Saffron (as you probably know if you're using it) is not cheap. Fortunately a little goes a long way.
Don't be intimidated by cooking chicken and rice in the same pan. It's no harder than cooking either ingredient on its own. You may need to monitor the moisture in the pan toward the end of cooking, but as long as you resist the urge to uncover the skillet and stir, it will come out great.
Short‐grain rice is classic here, but if you like rice less sticky and more fluffy, use long‐grain rice. You'll probably need to add the extra liquid in Step 3. - Mark Bittman
Makes 4 servings
- 2 tablespoons olive oil
- 1 whole cut-up chicken or about 3 pounds parts whole cut-up
- Salt and freshly ground black pepper
- 2 medium onions
- 1 tablespoon minced garlic
- 1 1/2 cup short-grain white rice
- 1 pinch saffron threads, optional
- 3 1/2 cups water, chicken stock, or vegetable stock, or more as needed
- 1 cup peas (frozen are fine; no need to thaw them)
- 2 limes, quartered, for serving
- Put the oil in a large skillet over medium‐high heat. When it's hot, add the chicken, skin side down. Sprinkle with salt and pepper and cook, undisturbed but adjusting the heat so the chicken sizzles but doesn't burn, until the pieces release easily from the pan, 5 to 10 minutes. Then turn and rotate them every few minutes to brown them evenly. As the chicken pieces brown, after another 5 to 10 minutes, remove them from the pan.
- Reduce the heat under the skillet to medium and pour or spoon off most of the oil so that only 2 tablespoons remain. Add the onions to the pan and cook, stirring frequently, until they soften, 3 to 5 minutes. Add the garlic and rice; cook, stirring, until the rice is glossy and coated with oil. Crumble in the saffron threads if you're using them.

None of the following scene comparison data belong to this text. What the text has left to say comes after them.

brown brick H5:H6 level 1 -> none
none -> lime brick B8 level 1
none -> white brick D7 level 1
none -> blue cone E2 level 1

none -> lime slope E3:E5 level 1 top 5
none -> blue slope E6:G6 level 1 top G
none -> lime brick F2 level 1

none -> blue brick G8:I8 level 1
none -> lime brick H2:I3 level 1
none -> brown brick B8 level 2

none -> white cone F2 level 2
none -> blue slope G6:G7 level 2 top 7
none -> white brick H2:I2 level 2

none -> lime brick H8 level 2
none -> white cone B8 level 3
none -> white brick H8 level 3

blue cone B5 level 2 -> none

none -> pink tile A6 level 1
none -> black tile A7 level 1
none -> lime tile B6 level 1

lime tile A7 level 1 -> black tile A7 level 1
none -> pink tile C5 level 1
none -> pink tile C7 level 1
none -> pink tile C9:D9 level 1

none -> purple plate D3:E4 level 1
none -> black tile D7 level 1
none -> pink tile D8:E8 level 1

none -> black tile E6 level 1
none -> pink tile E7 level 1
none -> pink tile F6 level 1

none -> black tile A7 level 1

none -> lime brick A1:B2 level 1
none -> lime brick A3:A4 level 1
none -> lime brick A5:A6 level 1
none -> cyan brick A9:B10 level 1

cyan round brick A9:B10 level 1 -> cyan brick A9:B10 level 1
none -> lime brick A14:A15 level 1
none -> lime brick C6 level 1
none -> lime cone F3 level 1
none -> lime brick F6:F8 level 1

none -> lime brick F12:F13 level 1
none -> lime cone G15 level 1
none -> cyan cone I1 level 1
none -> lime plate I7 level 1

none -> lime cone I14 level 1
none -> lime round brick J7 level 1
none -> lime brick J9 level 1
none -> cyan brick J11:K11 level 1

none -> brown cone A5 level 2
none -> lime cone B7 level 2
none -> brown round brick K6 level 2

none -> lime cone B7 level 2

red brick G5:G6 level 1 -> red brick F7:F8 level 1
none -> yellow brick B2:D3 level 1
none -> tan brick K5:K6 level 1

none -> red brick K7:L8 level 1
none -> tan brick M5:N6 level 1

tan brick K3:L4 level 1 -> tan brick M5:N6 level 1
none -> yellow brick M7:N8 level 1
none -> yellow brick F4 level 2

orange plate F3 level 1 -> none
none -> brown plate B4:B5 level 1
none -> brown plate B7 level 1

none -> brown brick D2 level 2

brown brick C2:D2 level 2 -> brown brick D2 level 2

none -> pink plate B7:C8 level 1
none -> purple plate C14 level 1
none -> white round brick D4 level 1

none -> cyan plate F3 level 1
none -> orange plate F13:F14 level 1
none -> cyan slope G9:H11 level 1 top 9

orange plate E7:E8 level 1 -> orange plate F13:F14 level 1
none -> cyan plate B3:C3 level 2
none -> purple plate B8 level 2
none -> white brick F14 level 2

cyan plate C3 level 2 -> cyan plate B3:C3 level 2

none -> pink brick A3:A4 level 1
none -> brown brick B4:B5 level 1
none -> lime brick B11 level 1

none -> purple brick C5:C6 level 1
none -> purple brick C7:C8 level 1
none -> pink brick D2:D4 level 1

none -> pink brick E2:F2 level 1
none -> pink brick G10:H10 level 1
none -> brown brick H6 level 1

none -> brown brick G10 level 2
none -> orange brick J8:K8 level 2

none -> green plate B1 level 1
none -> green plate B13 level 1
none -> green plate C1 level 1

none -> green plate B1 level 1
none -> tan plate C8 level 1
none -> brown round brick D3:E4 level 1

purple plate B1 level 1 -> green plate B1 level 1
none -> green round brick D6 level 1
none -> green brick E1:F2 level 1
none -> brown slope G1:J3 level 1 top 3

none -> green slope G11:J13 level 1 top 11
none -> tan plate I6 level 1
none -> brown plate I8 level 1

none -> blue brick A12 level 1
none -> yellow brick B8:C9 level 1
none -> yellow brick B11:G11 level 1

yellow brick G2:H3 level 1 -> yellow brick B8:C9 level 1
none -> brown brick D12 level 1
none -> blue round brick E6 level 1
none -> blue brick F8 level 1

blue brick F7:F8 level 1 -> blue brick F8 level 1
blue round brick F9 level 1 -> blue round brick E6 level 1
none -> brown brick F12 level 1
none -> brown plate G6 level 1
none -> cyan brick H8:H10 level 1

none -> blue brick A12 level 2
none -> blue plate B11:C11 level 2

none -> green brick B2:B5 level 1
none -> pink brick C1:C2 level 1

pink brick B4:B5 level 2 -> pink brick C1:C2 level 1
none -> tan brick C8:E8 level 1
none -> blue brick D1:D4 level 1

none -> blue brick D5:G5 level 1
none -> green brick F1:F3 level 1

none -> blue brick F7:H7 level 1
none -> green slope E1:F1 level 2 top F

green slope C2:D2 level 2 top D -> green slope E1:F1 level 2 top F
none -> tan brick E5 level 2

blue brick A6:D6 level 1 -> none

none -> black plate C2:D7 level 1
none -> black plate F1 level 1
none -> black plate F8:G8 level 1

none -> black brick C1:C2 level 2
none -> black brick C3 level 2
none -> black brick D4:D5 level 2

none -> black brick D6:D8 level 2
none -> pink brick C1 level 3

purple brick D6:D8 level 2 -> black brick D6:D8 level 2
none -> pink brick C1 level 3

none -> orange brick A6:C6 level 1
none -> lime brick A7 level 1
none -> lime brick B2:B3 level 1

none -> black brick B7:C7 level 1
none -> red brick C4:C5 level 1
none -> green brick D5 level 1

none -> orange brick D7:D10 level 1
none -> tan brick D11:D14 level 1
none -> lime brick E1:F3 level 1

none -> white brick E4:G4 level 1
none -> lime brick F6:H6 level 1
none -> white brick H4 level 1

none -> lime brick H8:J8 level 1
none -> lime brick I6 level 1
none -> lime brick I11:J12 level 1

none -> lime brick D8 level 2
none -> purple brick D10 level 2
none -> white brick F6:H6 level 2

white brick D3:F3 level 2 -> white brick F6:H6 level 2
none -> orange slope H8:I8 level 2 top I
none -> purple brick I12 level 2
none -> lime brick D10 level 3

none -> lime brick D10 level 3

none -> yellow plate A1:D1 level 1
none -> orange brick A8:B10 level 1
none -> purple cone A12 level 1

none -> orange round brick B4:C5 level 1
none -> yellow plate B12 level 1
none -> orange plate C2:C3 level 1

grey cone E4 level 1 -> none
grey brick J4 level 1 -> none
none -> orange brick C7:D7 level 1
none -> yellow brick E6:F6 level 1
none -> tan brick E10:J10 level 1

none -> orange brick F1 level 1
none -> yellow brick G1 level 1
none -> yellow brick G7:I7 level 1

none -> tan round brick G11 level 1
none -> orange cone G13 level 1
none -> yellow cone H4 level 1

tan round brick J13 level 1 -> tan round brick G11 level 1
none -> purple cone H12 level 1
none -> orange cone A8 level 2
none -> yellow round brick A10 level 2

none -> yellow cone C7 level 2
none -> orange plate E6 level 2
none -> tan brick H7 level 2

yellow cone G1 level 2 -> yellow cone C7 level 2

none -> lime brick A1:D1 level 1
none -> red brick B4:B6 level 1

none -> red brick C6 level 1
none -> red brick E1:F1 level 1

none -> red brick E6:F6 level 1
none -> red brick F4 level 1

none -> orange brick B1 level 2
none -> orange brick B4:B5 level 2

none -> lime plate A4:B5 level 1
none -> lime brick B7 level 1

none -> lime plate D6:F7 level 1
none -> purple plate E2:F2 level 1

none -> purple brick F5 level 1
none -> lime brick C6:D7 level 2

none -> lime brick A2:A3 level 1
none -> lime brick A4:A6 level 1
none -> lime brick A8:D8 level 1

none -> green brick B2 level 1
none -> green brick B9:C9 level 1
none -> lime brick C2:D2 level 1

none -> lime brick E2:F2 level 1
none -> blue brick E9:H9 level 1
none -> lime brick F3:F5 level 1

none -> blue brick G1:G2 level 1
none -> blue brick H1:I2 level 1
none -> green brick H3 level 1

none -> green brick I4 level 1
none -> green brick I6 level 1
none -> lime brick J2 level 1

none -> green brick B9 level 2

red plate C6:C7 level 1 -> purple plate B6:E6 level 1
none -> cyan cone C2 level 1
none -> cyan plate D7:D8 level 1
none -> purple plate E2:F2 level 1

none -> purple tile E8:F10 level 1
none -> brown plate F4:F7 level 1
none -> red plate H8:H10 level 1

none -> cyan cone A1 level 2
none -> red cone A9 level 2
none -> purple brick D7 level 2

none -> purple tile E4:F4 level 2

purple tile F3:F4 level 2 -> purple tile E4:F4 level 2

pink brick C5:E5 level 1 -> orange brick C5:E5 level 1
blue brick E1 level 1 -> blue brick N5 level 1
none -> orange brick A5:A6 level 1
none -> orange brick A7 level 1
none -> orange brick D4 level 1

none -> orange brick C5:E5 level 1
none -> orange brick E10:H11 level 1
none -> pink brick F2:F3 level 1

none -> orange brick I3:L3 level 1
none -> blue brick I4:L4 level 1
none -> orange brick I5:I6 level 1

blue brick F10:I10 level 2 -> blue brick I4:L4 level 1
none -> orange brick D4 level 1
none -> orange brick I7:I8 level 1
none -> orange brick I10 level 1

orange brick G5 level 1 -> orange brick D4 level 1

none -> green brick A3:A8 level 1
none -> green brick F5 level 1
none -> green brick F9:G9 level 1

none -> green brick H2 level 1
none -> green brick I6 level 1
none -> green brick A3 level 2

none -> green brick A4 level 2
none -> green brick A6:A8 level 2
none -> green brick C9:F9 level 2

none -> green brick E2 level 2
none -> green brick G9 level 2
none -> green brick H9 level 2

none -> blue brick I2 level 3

- Return the chicken to the pan, add the water, and stir gently to combine everything. Bring the mixture to a boil, then reduce the heat so it bubbles gently but steadily. Cover the skillet and cook, undisturbed, for 20 minutes, then check the rice and chicken. The goal is to have the liquid absorbed, the rice tender, and the chicken cooked through. If the rice is dry but nothing is ready, add another ¼ cup water and cook for another 5 to 10 minutes. The meat is done when a quick‐read thermometer inserted into the thickest part of the thigh reads 155–165°F.
- Remove the skillet from the heat. Taste the rice and adjust the seasoning. Add the peas, then cover the pan again and let it sit for 5 to 15 minutes. Fish the chicken out of the pan and transfer it to a serving platter. Fluff the rice with a fork, spoon it around the chicken, add the lime wedges, and serve.